**Selection**
::::

UMESM1.1 failing

SimonTett · 2 November 2023 17:20

Hi ,
I have made a copy of u-cj514/trunk@264964 to give u-da865. I have made the recommended changes at UKESM1.1-AMIP Release Notes. The model crashes soon after starting with the error below. Are there other things I need to change to make it work?
Simon

???
???!!!???!!!???!!!???!!!???!!! ERROR ???!!!???!!!???!!!???!!!???!!!
? Error code: 2
? Error from routine: EG_BICGSTAB_MIXED_PREC
? Error message: Convergence failure in BiCGstab after restartSee the following URL for more information:
? https://code.metoffice.gov.uk/trac/um/wiki/KnownUMFailurePoints
? Error from processor: 377
? Error number: 61

RosalynHatcher · 3 November 2023 08:40

Hi Simon,

There a couple of things that need changing in that suite. I’m currently talking to the MO to get that suite (and others) updated.

You’ll need to change the suite to pick up the start dump from Simon’s directory for now.

::::

**Aim of the exercise**
Take the part of the thread starting with "UMESM1.1 failing" and going on through "make it work?", and write it out again with "crashes" replaced by "fails". The data plays no part in this work.

**Information supplied**
::::

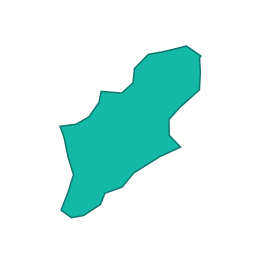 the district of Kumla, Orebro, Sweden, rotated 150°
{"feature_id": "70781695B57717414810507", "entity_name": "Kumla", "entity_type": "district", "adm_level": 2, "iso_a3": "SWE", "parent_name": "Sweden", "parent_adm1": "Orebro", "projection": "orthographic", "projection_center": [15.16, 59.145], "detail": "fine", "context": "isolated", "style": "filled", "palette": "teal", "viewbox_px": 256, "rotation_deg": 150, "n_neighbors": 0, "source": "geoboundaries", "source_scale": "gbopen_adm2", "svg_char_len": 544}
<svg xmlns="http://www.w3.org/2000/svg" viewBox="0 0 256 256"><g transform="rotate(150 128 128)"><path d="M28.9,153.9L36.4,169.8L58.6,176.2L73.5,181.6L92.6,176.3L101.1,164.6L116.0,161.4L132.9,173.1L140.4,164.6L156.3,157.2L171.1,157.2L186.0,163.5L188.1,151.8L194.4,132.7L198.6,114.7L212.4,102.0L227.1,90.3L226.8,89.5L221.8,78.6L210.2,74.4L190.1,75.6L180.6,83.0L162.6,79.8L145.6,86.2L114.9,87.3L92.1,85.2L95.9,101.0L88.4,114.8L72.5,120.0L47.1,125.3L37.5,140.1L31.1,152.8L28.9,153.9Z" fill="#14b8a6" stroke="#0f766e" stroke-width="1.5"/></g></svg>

::::

**Answer in full**
UMESM1.1 failing

SimonTett · 2 November 2023 17:20

Hi ,
I have made a copy of u-cj514/trunk@264964 to give u-da865. I have made the recommended changes at UKESM1.1-AMIP Release Notes. The model fails soon after starting with the error below. Are there other things I need to change to make it work?